FBOProps Wants To Help Pilots Find Memorable Airport Experiences

New app offers reviews and information like ‘Yelp for airports.’

Airports can be hard to judge from the air. The FBOProps app seeks to reveal what arriving pilots can expect. [Courtesy: Shutterstock]

You are in the middle of a long flight and this feels like a good time to take a break, top off the tanks and possibly grab a bite. You see an airport ahead but you do not know much about it beyond basic chart information. Is it a nice place? Is there a restaurant on the field? Can we get in and out quickly?

These questions can be difficult to answer when you are also trying to decide whether or not to make that 10-mile-out radio call to let them know you are coming. Wouldn’t it be nice to know ahead of time when developing our flight plans?

“This happens to pilots all the time. You ask yourself,’ Do we drop down or do we keep going,’” says Josh Harrell, founder of  FBOProps, a new app that uses reviews to inform pilots and their passengers about the type of reception and the range of services they can expect at airports. Of course the term “FBO” represents a diversity of airport facilities, from sleek terminals with rental car desks, lounges, restaurants and conference rooms to a modest shed with a pickup truck and snow plow parked outside.

Saved entries

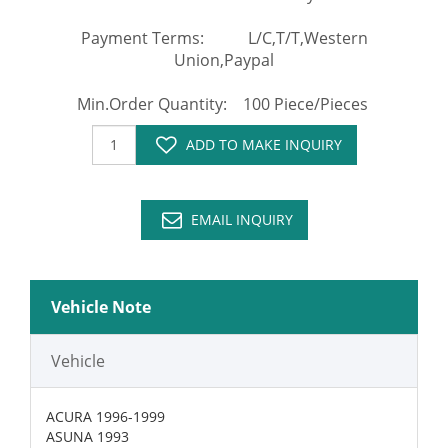
Payment Terms: L/C,T/T,Western
Union,Paypal
Min.Order Quantity: 100 Piece/Pieces
ADD TO MAKE INQUIRY
EMAIL INQUIRY
Vehicle Note
Vehicle
ACURA 1996-1999
ASUNA 1993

__Assignment 1__
In the FBOProps article, who is named as the app's founder?
__Assignment 2__
Return every line of the saved entries as they appear, leaving out the pictures.

__Answer section 1__
Josh Harrell

__Answer section 2__
Payment Terms: L/C,T/T,Western
Union,Paypal
Min.Order Quantity: 100 Piece/Pieces
ADD TO MAKE INQUIRY
EMAIL INQUIRY
Vehicle Note
Vehicle
ACURA 1996-1999
ASUNA 1993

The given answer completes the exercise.